To further support the point, goalies facing the Wild saved 91.22% of their shots on goal, the sixth-worst in the NHL. Inversely, that means that Minnesota has had the sixth-highest shooting percentage. That high-percentage shooting came on their 18th-highest shooting frequency, with 30.9 shots on goal per game.
The numbers highlight that Minnesota was one of the best teams in the league in terms of goaltending and shooting when they shot. A welcome change of pace to the Wild offense would be a focus centered more on putting the puck on the net. That would let their accurate shooters be snipers instead of looking for the perfect pass and open net, no matter how aesthetically pleasing it would be.
Some, if not most, of the plays that the top line draws up are works of hockey art. The unparalleled chemistry between Kaprizov and Zuccarello produces some of the best displays of team hockey you can see across the NHL. Still, there are plenty of times for them to be more selfish when they have the puck. Kaprizov is the obvious candidate, being the best player on the team and one of the best offensive weapons in the entire world. However, there is plenty of room for more emphasis on letting him throw some pucks on.

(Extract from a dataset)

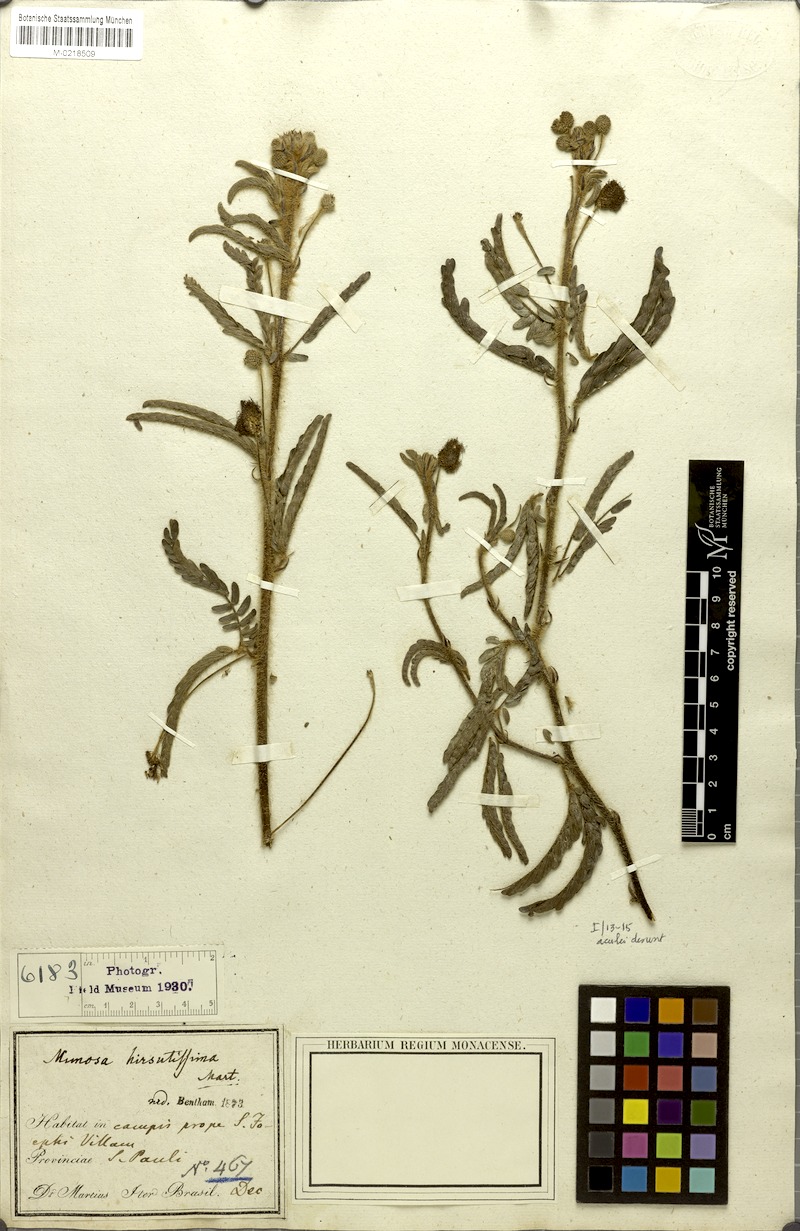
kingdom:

There’s a general saying in sports that shooters shoot, and Minnesota undoubtedly has shooters. The Wild have seven returning skaters from last year who posted a shooting percentage of over ten percent. Giving them more shots alone isn’t going to pan out as easy as it sounds. But the sixth most efficient shooting unit in the league must be shooting more than the 18th most frequent, all while having a top-three goaltending situation.
Silky passes and the perfect play are fun to watch when it does happen. But for the Wild to reach their scoring potential, especially under cap restrictions, there needs to be more of an emphasis on getting the puck on the goaltender. A nice little drop pass from Zuccy to Kirill for a top-shelf goal off a dangle doesn’t hurt occasionally, though.